━━ Dataset content

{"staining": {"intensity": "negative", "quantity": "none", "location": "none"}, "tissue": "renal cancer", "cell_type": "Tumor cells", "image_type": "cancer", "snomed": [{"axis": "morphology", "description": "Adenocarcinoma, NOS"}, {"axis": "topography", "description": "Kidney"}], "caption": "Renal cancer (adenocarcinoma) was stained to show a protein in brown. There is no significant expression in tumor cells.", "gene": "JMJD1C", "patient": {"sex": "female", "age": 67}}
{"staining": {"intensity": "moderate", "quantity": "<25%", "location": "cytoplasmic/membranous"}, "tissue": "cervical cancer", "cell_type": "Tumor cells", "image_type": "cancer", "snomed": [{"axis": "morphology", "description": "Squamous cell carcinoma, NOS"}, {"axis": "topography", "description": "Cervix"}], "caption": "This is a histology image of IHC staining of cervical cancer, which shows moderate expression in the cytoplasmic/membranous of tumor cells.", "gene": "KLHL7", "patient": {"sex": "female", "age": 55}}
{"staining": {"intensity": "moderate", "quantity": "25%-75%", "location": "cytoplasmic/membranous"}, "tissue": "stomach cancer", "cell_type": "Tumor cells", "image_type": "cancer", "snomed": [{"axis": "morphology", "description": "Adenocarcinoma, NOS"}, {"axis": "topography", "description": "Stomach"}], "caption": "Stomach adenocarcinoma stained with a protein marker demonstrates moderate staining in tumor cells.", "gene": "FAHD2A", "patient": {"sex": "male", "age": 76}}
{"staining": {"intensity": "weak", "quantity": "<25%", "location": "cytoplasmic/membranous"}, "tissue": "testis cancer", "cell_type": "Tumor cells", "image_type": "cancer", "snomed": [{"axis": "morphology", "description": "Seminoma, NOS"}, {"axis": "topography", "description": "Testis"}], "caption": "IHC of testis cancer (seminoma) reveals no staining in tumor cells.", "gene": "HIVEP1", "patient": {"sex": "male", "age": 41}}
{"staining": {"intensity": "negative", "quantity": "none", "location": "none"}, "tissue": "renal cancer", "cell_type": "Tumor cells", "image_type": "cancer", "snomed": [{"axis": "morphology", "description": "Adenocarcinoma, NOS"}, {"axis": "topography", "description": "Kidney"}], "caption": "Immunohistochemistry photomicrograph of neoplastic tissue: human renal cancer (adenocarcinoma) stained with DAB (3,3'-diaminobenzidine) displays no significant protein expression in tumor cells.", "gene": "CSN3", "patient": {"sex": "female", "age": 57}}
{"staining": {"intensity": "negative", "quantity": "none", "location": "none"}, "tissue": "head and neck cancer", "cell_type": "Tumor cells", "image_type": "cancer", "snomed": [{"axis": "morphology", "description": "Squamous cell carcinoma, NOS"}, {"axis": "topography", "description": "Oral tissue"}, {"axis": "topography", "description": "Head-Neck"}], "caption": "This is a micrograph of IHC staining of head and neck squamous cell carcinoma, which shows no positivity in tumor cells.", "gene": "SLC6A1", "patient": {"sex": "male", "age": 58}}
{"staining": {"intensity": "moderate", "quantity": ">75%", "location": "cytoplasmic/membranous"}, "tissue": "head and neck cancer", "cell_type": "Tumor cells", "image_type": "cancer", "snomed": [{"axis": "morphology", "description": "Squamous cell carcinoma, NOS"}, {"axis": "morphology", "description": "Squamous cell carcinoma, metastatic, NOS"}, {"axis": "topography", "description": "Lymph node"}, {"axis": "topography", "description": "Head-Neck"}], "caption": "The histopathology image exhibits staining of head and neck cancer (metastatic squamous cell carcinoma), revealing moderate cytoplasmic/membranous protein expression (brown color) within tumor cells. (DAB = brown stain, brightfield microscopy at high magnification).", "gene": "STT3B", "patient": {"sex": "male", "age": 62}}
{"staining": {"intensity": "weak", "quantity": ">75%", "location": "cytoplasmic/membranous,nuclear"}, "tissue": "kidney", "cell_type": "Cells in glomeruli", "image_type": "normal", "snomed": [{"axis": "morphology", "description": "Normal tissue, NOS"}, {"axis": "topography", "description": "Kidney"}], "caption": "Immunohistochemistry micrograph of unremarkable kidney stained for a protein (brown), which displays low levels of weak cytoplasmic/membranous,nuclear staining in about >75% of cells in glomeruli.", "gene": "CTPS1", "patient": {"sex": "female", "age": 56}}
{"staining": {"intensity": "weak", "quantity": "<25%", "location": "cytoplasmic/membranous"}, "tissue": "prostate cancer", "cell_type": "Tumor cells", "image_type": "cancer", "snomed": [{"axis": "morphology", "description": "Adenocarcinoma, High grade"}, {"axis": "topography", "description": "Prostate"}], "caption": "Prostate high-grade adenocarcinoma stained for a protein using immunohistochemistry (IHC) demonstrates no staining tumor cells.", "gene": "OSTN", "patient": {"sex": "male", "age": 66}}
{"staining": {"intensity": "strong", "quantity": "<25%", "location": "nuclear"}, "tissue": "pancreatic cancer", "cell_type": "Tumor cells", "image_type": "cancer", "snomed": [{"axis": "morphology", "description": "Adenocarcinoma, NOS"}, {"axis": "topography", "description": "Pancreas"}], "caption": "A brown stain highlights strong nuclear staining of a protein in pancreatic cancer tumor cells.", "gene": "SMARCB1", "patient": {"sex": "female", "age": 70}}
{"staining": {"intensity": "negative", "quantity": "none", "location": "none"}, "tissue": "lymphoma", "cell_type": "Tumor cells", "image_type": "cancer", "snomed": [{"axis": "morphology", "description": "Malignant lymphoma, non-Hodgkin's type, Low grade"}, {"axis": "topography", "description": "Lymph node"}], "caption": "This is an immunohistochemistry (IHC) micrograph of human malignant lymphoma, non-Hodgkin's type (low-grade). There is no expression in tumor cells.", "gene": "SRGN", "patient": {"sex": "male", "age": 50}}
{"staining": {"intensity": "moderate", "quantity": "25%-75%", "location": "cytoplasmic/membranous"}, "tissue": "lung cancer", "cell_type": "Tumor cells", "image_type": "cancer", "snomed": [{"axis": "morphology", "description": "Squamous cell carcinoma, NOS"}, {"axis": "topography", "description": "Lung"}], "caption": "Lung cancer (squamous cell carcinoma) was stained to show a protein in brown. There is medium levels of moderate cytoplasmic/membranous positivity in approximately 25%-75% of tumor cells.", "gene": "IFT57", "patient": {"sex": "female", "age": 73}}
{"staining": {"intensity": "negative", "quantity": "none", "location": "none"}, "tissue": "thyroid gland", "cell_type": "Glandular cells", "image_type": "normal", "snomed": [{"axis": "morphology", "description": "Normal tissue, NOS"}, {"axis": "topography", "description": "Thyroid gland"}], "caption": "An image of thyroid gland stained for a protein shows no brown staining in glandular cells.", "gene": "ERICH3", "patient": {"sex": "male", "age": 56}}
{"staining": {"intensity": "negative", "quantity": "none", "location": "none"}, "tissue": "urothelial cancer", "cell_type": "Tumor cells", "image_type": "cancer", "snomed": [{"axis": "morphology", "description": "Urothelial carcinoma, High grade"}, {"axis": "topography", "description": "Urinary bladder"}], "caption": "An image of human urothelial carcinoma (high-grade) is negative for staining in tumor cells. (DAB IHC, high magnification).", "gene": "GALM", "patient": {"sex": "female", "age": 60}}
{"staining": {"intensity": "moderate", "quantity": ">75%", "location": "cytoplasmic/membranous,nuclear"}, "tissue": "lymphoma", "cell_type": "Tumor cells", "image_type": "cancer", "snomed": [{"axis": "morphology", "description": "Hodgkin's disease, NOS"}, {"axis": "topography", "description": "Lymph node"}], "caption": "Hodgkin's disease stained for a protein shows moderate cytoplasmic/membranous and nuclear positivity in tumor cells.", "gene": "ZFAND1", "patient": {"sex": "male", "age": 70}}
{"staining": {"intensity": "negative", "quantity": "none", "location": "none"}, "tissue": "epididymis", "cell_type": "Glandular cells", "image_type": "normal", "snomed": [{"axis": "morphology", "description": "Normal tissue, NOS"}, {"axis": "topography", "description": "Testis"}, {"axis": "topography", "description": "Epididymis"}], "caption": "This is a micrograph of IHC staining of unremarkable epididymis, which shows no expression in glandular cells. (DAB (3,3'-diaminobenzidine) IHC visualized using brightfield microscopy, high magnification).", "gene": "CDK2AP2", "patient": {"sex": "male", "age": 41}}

━━━━

== What you will do ==
From the records above, copy out the line with "micrograph of unremarkable", the line with "brown stain highlights", and every line between them, word for word.

== Response to the task ==
{"staining": {"intensity": "weak", "quantity": ">75%", "location": "cytoplasmic/membranous,nuclear"}, "tissue": "kidney", "cell_type": "Cells in glomeruli", "image_type": "normal", "snomed": [{"axis": "morphology", "description": "Normal tissue, NOS"}, {"axis": "topography", "description": "Kidney"}], "caption": "Immunohistochemistry micrograph of unremarkable kidney stained for a protein (brown), which displays low levels of weak cytoplasmic/membranous,nuclear staining in about >75% of cells in glomeruli.", "gene": "CTPS1", "patient": {"sex": "female", "age": 56}}
{"staining": {"intensity": "weak", "quantity": "<25%", "location": "cytoplasmic/membranous"}, "tissue": "prostate cancer", "cell_type": "Tumor cells", "image_type": "cancer", "snomed": [{"axis": "morphology", "description": "Adenocarcinoma, High grade"}, {"axis": "topography", "description": "Prostate"}], "caption": "Prostate high-grade adenocarcinoma stained for a protein using immunohistochemistry (IHC) demonstrates no staining tumor cells.", "gene": "OSTN", "patient": {"sex": "male", "age": 66}}
{"staining": {"intensity": "strong", "quantity": "<25%", "location": "nuclear"}, "tissue": "pancreatic cancer", "cell_type": "Tumor cells", "image_type": "cancer", "snomed": [{"axis": "morphology", "description": "Adenocarcinoma, NOS"}, {"axis": "topography", "description": "Pancreas"}], "caption": "A brown stain highlights strong nuclear staining of a protein in pancreatic cancer tumor cells.", "gene": "SMARCB1", "patient": {"sex": "female", "age": 70}}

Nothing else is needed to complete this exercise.